Sat. Nov 26th, 2022

Im Mittelmeer hat es einen Vorfall zwischen der Türkei und Zypern gegeben. Die türkische Regierung wies ein zyprisches Forschungsschiff an, seinen Standort zu verlassen.

Im Erdgasstreit zwischen der Republik Zypern unter Truthahn ist es am Samstag erneut zu einem Zwischenfall gekommen. Eine türkische Fregatte soll den Kapitän des Forschungsschiffs “Nautical Geo” per Funk angewiesen haben, seinen Standort südlich der Insel zu verlassen. Mittlerweile ist die “Nautical Geo” zurück nach Larnaka gekehrt, wie zyprische Medien am Sonntag berichteten.

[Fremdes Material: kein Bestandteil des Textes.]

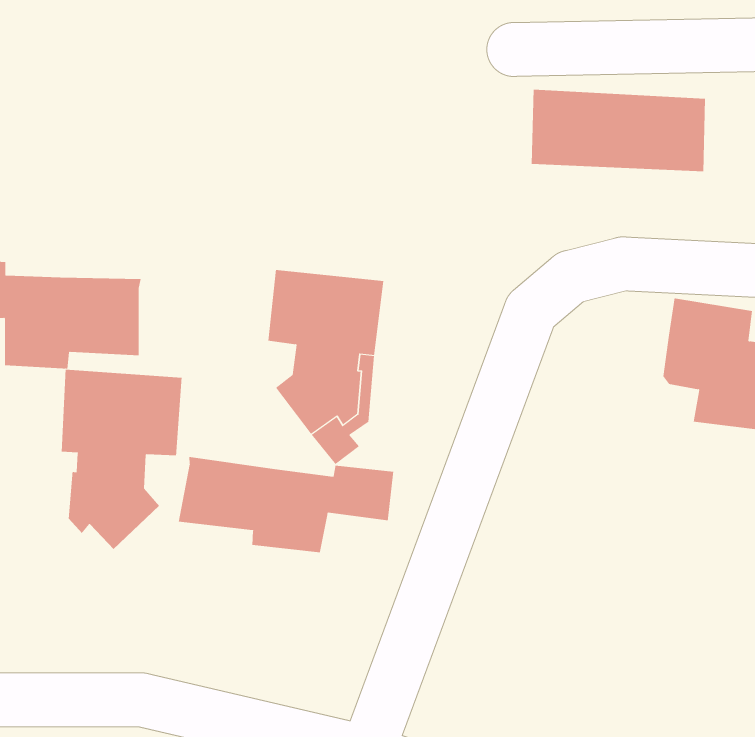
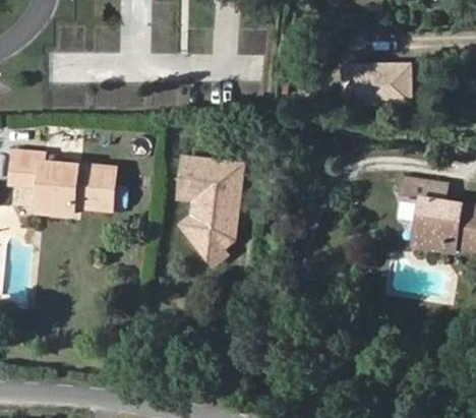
building: [61,369,182,550] -> none
building: [178,456,394,553] -> none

Das Schiff führt im Auftrag der zyprischen Regierung Forschungsarbeiten für den Bau einer Pipeline durch – in einer Meeresregion, die zu Zyperns ausschließlicher Wirtschaftszone (AWZ) gehört.

Türkische Regierung lehnt Erdgassuche durch Zypern ab

Die Türkei erkennt den EU-Staat Zypern und auch dessen AWZ nicht an. Aus ihrer Sicht handelt es sich bei dem Meeresboden um den türkischen Festlandsockel.

Die türkische Regierung lehnt außerdem die Suche nach ab Erdgas oder andere Forschungen durch die zyprische Regierung ab, solange die türkischen Zyprer, die überwiegend in der internationalen nur von Ankara anerkannten Türkischen Republik Nordzypern leben, nicht zustimmen und die Zypernfrage nicht gelöst ist.

Zypern ist seit 1974 geteilt. Im Norden gibt es die Nur von der Türkei anerkannte Türkische Republik Nordzypern. Die gesamte Insel ist seit 2004 EU-Mitglied. Das EU-Recht vergoldet aber nur im Süden.